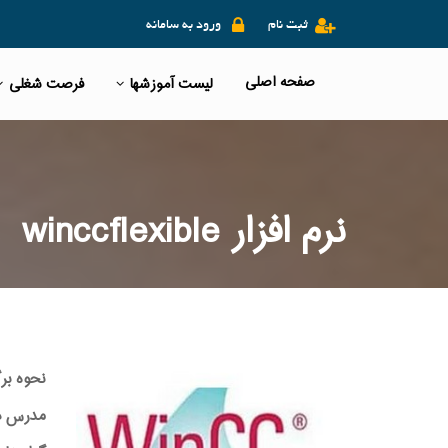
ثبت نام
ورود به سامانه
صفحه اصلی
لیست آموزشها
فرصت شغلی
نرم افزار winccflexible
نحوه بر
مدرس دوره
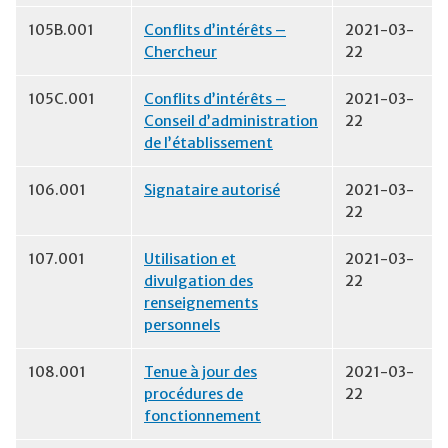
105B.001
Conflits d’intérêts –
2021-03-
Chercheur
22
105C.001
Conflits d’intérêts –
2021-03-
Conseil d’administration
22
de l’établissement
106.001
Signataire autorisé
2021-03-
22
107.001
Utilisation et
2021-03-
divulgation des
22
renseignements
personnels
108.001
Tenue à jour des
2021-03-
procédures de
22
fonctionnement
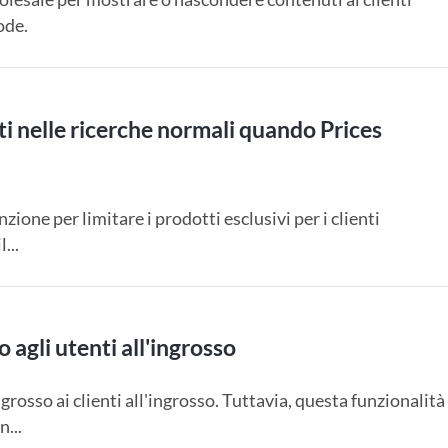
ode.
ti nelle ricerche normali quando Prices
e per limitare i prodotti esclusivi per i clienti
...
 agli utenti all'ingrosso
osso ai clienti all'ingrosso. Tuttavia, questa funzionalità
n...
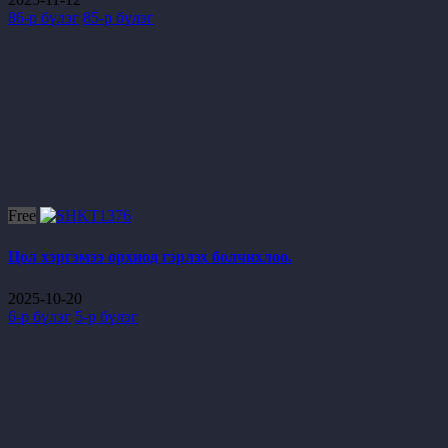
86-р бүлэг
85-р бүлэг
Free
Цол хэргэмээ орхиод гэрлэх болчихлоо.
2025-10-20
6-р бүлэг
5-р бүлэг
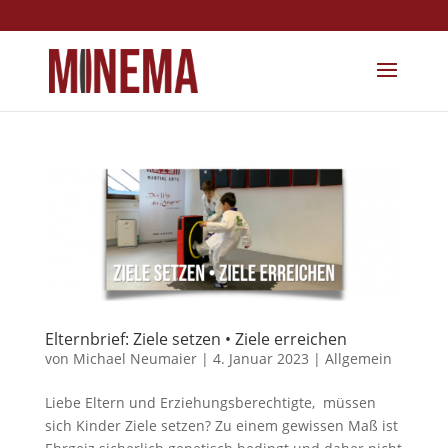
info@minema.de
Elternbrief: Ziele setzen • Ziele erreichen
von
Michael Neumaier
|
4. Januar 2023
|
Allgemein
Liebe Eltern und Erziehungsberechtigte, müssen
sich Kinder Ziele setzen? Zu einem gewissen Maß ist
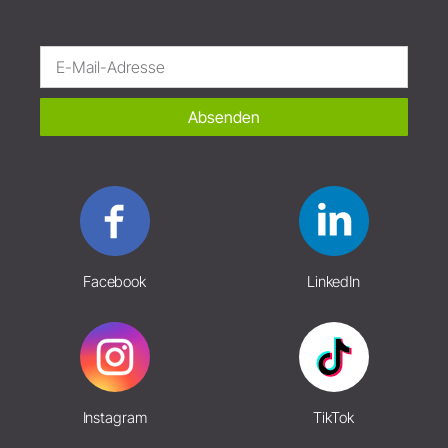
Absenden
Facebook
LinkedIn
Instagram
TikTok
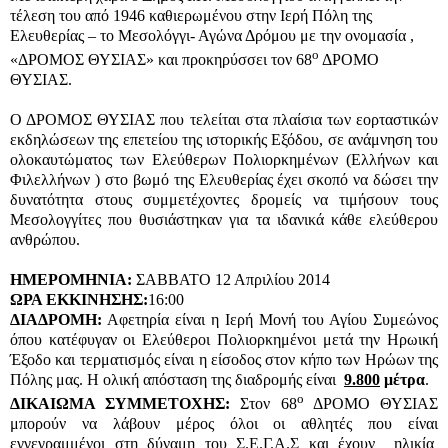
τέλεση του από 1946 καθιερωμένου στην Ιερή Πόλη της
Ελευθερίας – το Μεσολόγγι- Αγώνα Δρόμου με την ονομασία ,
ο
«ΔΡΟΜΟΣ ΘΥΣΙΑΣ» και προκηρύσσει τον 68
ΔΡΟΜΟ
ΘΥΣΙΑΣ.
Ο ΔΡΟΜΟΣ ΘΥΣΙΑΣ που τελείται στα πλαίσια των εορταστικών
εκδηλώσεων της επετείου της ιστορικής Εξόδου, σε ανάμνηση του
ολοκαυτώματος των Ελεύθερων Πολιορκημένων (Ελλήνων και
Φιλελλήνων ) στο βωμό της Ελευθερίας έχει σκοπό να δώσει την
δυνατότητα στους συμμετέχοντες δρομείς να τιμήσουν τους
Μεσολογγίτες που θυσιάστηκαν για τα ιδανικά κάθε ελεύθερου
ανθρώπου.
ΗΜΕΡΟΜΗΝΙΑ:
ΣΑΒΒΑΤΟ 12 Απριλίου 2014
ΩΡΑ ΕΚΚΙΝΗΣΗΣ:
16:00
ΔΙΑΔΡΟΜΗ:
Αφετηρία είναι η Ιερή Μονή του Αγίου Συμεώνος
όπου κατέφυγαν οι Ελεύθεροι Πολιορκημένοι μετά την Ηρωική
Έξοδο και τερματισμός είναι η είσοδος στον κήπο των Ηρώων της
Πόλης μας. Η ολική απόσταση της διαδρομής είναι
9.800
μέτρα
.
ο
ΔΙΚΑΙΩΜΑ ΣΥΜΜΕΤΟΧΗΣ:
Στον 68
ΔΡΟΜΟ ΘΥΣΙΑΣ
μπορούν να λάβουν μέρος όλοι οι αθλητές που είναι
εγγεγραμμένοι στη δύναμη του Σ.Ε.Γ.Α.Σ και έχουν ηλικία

::::

Nothing but the lines from the one containing "Ελευθερίας – το" through the last line of the material should be returned, each exactly as written, both ends included.

RESULT:
Ελευθερίας – το Μεσολόγγι- Αγώνα Δρόμου με την ονομασία ,
ο
«ΔΡΟΜΟΣ ΘΥΣΙΑΣ» και προκηρύσσει τον 68
ΔΡΟΜΟ
ΘΥΣΙΑΣ.
Ο ΔΡΟΜΟΣ ΘΥΣΙΑΣ που τελείται στα πλαίσια των εορταστικών
εκδηλώσεων της επετείου της ιστορικής Εξόδου, σε ανάμνηση του
ολοκαυτώματος των Ελεύθερων Πολιορκημένων (Ελλήνων και
Φιλελλήνων ) στο βωμό της Ελευθερίας έχει σκοπό να δώσει την
δυνατότητα στους συμμετέχοντες δρομείς να τιμήσουν τους
Μεσολογγίτες που θυσιάστηκαν για τα ιδανικά κάθε ελεύθερου
ανθρώπου.
ΗΜΕΡΟΜΗΝΙΑ:
ΣΑΒΒΑΤΟ 12 Απριλίου 2014
ΩΡΑ ΕΚΚΙΝΗΣΗΣ:
16:00
ΔΙΑΔΡΟΜΗ:
Αφετηρία είναι η Ιερή Μονή του Αγίου Συμεώνος
όπου κατέφυγαν οι Ελεύθεροι Πολιορκημένοι μετά την Ηρωική
Έξοδο και τερματισμός είναι η είσοδος στον κήπο των Ηρώων της
Πόλης μας. Η ολική απόσταση της διαδρομής είναι
9.800
μέτρα
.
ο
ΔΙΚΑΙΩΜΑ ΣΥΜΜΕΤΟΧΗΣ:
Στον 68
ΔΡΟΜΟ ΘΥΣΙΑΣ
μπορούν να λάβουν μέρος όλοι οι αθλητές που είναι
εγγεγραμμένοι στη δύναμη του Σ.Ε.Γ.Α.Σ και έχουν ηλικία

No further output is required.